Jon carefully lowered himself to the floor and picked up the book. Quickly, he skimmed it, cleared his throat, and read it aloud in the original Bazhir tongue.

The look on Zahir's face was priceless.

Jon finished the end of the passage and carefully passed back the fragile book. "I had a very good teacher," he said. "The Voice before me gathered a detailed history of his people. Our people. He read aloud to me every day for months until I could recite it back."

"That's... daunting," admitted Zahir. "I would not have been able to do such a thing." There it was, the next and final layer. Fear, and the burning desire to overcome it.

The king shrugged. "You already have, as a young boy coming to a land far removed from your own, speaking and reading a different language, and adjusting to foreign customs. You had no assurances but that of your old enemy."

"And the Voice."

Jon nodded. "As I've come to learn, the two must be mutually exclusive. That is why you will make a better Voice than I. Though the tribes may not war upon the Voice, there are other ways to demonstrate unhappiness, and there are many forms of subtle rebellion. You are Bazhir."

Zahir shook his head and laughed a low, rueful chuckle. "I am hardly Bazhir after seven years in the land of our ancient enemy."
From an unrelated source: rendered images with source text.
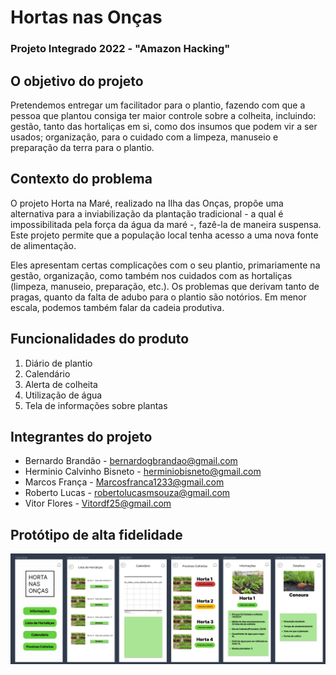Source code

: # Hortas nas Onças
### Projeto Integrado 2022 - "Amazon Hacking"

## O objetivo do projeto
Pretendemos entregar um facilitador para o plantio, fazendo com que a pessoa que plantou consiga ter maior controle sobre a colheita, incluindo: gestão, tanto das hortaliças em si, como dos insumos que podem vir a ser usados; organização, para o cuidado com a limpeza, manuseio e preparação da terra para o plantio.

## Contexto do problema
O projeto Horta na Maré, realizado na Ilha das Onças, propõe uma alternativa para a inviabilização da plantação tradicional - a qual é impossibilitada pela força da água da maré -, fazê-la de maneira suspensa. Este projeto permite que a população local tenha acesso a uma nova fonte de alimentação.

Eles apresentam certas complicações com o seu plantio, primariamente na gestão, organização, como também nos cuidados com as hortaliças (limpeza, manuseio, preparação, etc.). Os problemas que derivam tanto de pragas, quanto da falta de adubo para o plantio são notórios. Em menor escala, podemos também falar da cadeia produtiva.

## Funcionalidades do produto
1. Diário de plantio
2. Calendário 
3. Alerta de colheita
4. Utilização de água
5. Tela de informações sobre plantas

## Integrantes do projeto
- Bernardo Brandão - bernardogbrandao@gmail.com
- Herminio Calvinho Bisneto - herminiobisneto@gmail.com
- Marcos França - Marcosfranca1233@gmail.com
- Roberto Lucas - robertolucasmsouza@gmail.com
- Vitor Flores - Vitordf25@gmail.com

## Protótipo de alta fidelidade
![prototipo](https://github.com/bernrdo/Hortas-nas-On-as/blob/9c62ae6c30dcbf72f1e3e0b52d782318fdc9344f/Prototipo%20app.png)
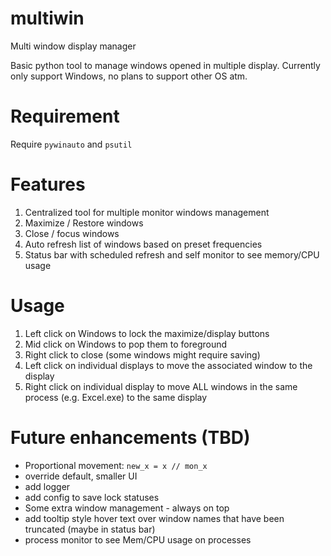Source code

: # multiwin
Multi window display manager

Basic python tool to manage windows opened in multiple display.  Currently only support Windows, no plans to support other OS atm.

# Requirement
Require `pywinauto` and `psutil`

# Features
1. Centralized tool for multiple monitor windows management
2. Maximize / Restore windows
3. Close / focus windows
4. Auto refresh list of windows based on preset frequencies
5. Status bar with scheduled refresh and self monitor to see memory/CPU usage

# Usage
1. Left click on Windows to lock the maximize/display buttons
2. Mid click on Windows to pop them to foreground
3. Right click to close (some windows might require saving)
4. Left click on individual displays to move the associated window to the display
5. Right click on individual display to move ALL windows in the same process (e.g. Excel.exe) to the same display

# Future enhancements (TBD)
- Proportional movement: `new_x = x // mon_x`
- override default, smaller UI
- add logger
- add config to save lock statuses
- Some extra window management - always on top
- add tooltip style hover text over window names that have been truncated (maybe in status bar)
- process monitor to see Mem/CPU usage on processes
"Nor are you Tortallan. You are a mix of both, and that will allow you to divert future conflict." Jon stood up, ignoring the protesting in his joints from sitting on a hard surface. "You asked how I can do it? Ask that of yourself, for you are the only one who can."

At the forlorn look in the boy's eyes, Jon stretched out a gentle hand and placed it on his firm shoulder. "Everyone has doubts and uncertainties, Zahir. Even kings and Voices. You will be better than I ever could hope to be."